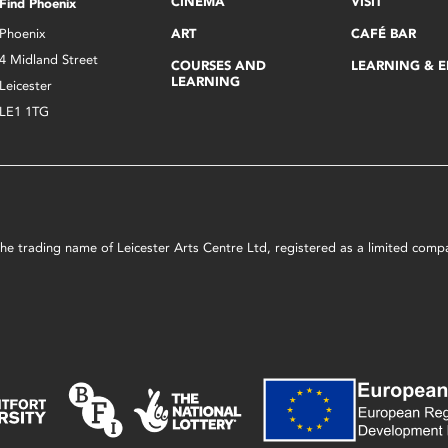
CINEMA
VISIT
Find Phoenix
Phoenix
ART
CAFÉ BAR
4 Midland Street
COURSES AND
LEARNING & 
LEARNING
Leicester
LE1 1TG
s the trading name of Leicester Arts Centre Ltd, registered as a limited co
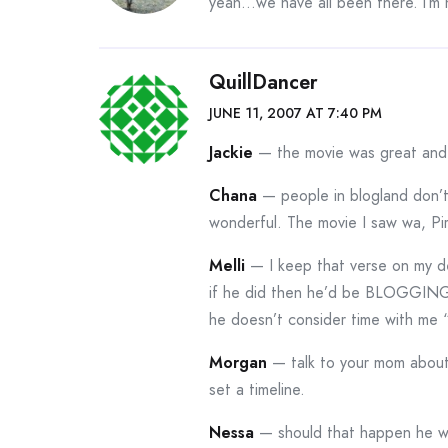
yeah…we have all been there. i’m h
QuillDancer
JUNE 11, 2007 AT 7:40 PM
Jackie
— the movie was great and L
Chana
— people in blogland don’t
wonderful. The movie I saw wa, Pi
Melli
— I keep that verse on my d
if he did then he’d be BLOGGING!
he doesn’t consider time with me
Morgan
— talk to your mom about 
set a timeline.
Nessa
— should that happen he wou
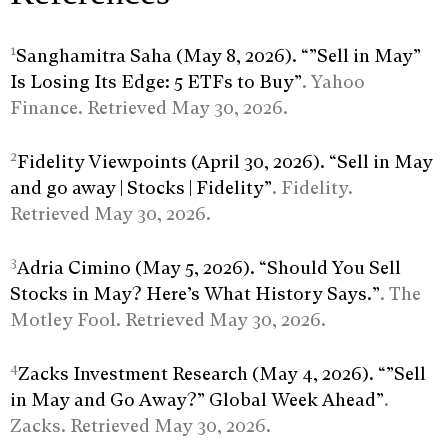
1
Sanghamitra Saha (May 8, 2026). “”Sell in May”
Is Losing Its Edge: 5 ETFs to Buy”
. Yahoo
Finance. Retrieved May 30, 2026.
2
Fidelity Viewpoints (April 30, 2026). “Sell in May
and go away | Stocks | Fidelity”
. Fidelity.
Retrieved May 30, 2026.
3
Adria Cimino (May 5, 2026). “Should You Sell
Stocks in May? Here’s What History Says.”
. The
Motley Fool. Retrieved May 30, 2026.
4
Zacks Investment Research (May 4, 2026). “”Sell
in May and Go Away?” Global Week Ahead”
.
Zacks. Retrieved May 30, 2026.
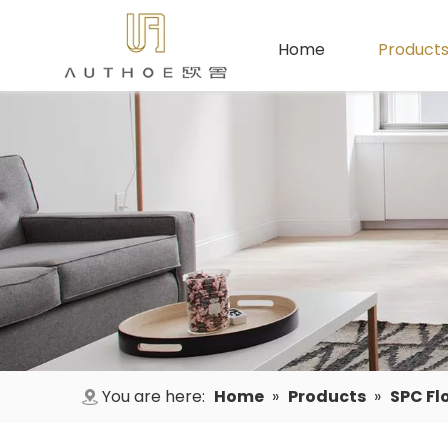
Home
Product
You are here:
Home
»
Products
»
SPC Fl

........

**EXERCISE GOAL**
Tell me how many lines of the records include the word "Sell", replying with the number alone.

**SOLUTION BELOW**
4